→ Task to carry out
Quote the data below in full, please, without altering anything.
--- Data shown ---
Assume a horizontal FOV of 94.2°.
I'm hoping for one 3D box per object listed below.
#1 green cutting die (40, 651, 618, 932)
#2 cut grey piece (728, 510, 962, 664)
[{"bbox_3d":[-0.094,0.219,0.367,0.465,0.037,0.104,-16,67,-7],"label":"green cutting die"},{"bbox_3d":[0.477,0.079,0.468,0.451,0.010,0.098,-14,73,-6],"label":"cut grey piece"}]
---
→ Task answer
Assume a horizontal FOV of 94.2°.
I'm hoping for one 3D box per object listed below.
#1 green cutting die (40, 651, 618, 932)
#2 cut grey piece (728, 510, 962, 664)
[{"bbox_3d":[-0.094,0.219,0.367,0.465,0.037,0.104,-16,67,-7],"label":"green cutting die"},{"bbox_3d":[0.477,0.079,0.468,0.451,0.010,0.098,-14,73,-6],"label":"cut grey piece"}]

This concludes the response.